■ Text passage
◆ ◆ ◆ ◆ ◆

K.S. Maniam is a prolific writer with an impressive academic background. Before turning to full-time writing, he led a life of teaching. His creative work, mostly short stories, has been published in different anthologies of Southeast Asian literature. His published fiction includes collections of short stories, such as Haunting the Tiger: Contemporary Stories from Malaysia, and plays, such as The Cord or The Sandpit. His first novel, The Return, was published in 1981. It was reprinted by Skoob Books Ltd in the Skoob Pacifica Series in 1993.
K.S. Maniam’s autobiographical novel, The Return, presents an Indian boy’s journey of self-discovery while growing up in Malaya. As Dr. C.W. Watson put it in the Introduction to this edition, the novel can be read as a Bildungsroman which deals with the education and the intellectual formation of an unusual young boy who has to go through all the deceptions, sorrows and triumphs life has to offer. Apart from the reconstruction of boyhood, the author also presents the traditions, way of life and difficulties of a community of Indian immigrants.
The sober description of the Indian community’s lifestyle and the faithful representation of a set of extraordinary characters infuse the novel with a textual richness. It is this richness of language that raises the novel above the level of a simple account of success in the face of adversity. In terms of structure, the novel is lacking important elements, evidence of this being the lack of balance between the chapters that form the book. At a point the reader might think that The Return is just a collection of short stories about Maniam’s life, arranged in chronological order, with little connection between them. But the vivid descriptions of the immigrants’ life, the humor in some of the situations and the lyrical characteristics of the text compensate for these imperfections of structure.
The book is littered with Tamil words, a fact that gives the text a special and unique flavor. The few lines of incorrect English used to characterize the language of the immigrants, especially the children’s dialogues, give the reader a glimpse of what the community might sound like. The story is written from the point of view of the narrator. It is a world seen through the eyes of a single person, characterized by the first person singular pronoun “I”.
It is certain that K.S. Maniam had one or maybe more reasons for entitling this book The Return. Anne Brewster suggests in her study, Linguistic Boundaries, that follows the final chapter of the novel, that there are at least three “returns.” The first is the narrator’s return back to Malaysia and his home after two years abroad in England. The second return consists of the author’s return to the experience of childhood through the medium of writing. The final return is the compensation which the author makes in the form of the published novel as a gift to his family and Indian culture.

◆ ◆ ◆ ◆ ◆

■ Given information
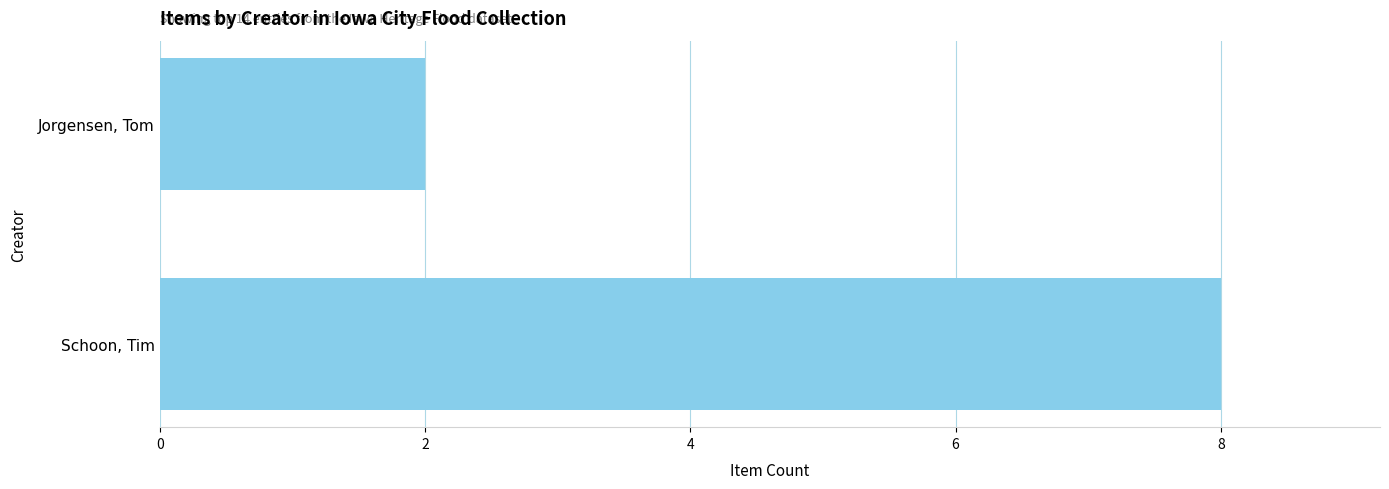

What is the difference between the values at Jorgensen, Tom and Schoon, Tim?

6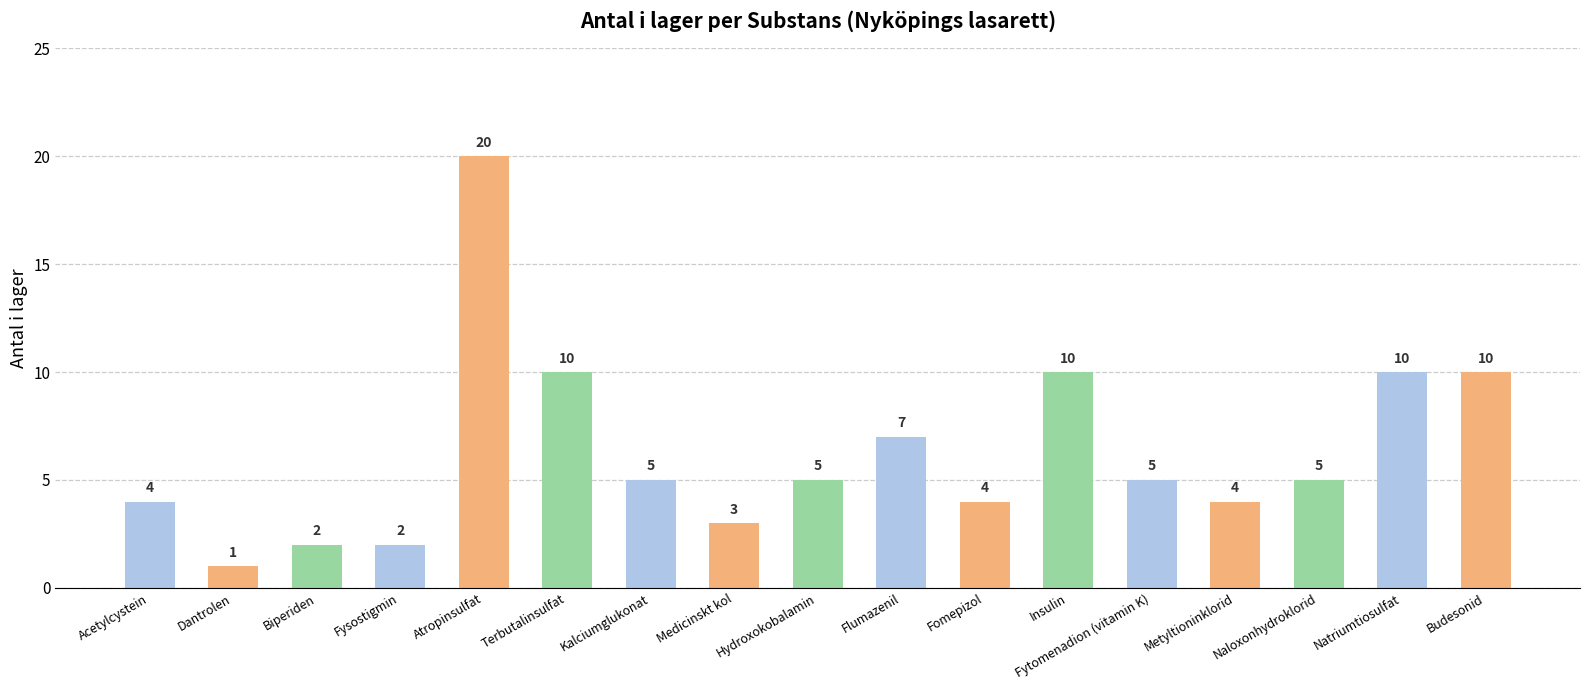

Which label corresponds to the smallest value in the chart?

Dantrolen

◆ ◆ ◆ ◆ ◆

Pick up the passage on K.S. Maniam's novel The Return after its final sentence and write the next part.

■ Result of the task
The author mingles in the narrative themes related to the life and realities of Indian immigrants in a country where, at first, they are looked down upon. The most important of them, as identified by Tang Soo Ping in Renegotiating Identity and Belief in K.S. Maniam’s “The Return”, are: a sense of history, a sense of community, and a sense of character.
The first theme
The first theme, a sense of history, is conveyed almost imperceptibly. Time and place are not mentioned, and the lack of dates (with very few exceptions) makes the reader understand that the author doesn’t want to invoke historical or political events from the history of colonial Malaya. But we are occasionally made aware that the time of the narrative spans over a long period of more than 20 years, from 1940 to 1962. Ravi, the main character, acknowledges the political events that take place in the country, such as the Japanese occupation, the Emergency, and the Independence, but for him they lack social and economic significance.
As we read the novel we understand that as time passes by, modernization is inevitable. The appearance of the cinema, the radio, the bicycle and the car are some of the changes that will eventually influence the social life and prosperity of the characters. Most significant of all, for both Ravi and society in general, is the implementation and extension of colonial education. Some examples are: the addition of new buildings to the school, the movement upwards from one level of schooling to another, the increase in the number of teachers and students, and the social stability that education offers.
The second theme
But all these modernizing factors are also steps that widen the gap between Ravi as part of the poor community of Indian immigrants and Ravi as a member of colonial society. It is this issue that marks the second theme of the novel. The sense of community is described throughout the novel, from its very beginning until the last line of the final chapter. Maniam does not evoke the community in a romantic and sentimental manner, but in a very realistic and sometimes even shocking style. It is a community of immigrants who depend on the system of colonial patronage. At first they are doomed to live in poor conditions on the rubber plantation, from which they draw their livelihood. This community is characterized by anger, violence, conflict and shrewdness.
Ravi is a part of that way of life, but gradually, with the growth of his wisdom through education, he finds a way of getting out of it. Even within the Indian community there are divisions and separation, while class and status are demarcated by territorial and social boundaries. All these are graphically described in the novel, giving the reader a vivid image of how life was in such harsh and unfair conditions. The moment Ravi decides to stay on at school is the first sign he gives to the community that he intends to escape the social status to which he has been associated by birth. As soon as he joins secondary school, he befriends his English-speaking classmates, who are of different ethnic and social backgrounds.
His previous friends, the neighbors’ children, like Gandesh the Indian boy from next door, sense his superiority both at school and at home, and eventually reject him. As soon as Ravi realizes that he can spend his free time reading comics and other books instead of running and playing in the mud, the rejection becomes reciprocal. The detached way adopted by the author in presenting the pettiness and misery of the Indian immigrant community is another proof that Ravi doesn’t consider himself to be a part of it.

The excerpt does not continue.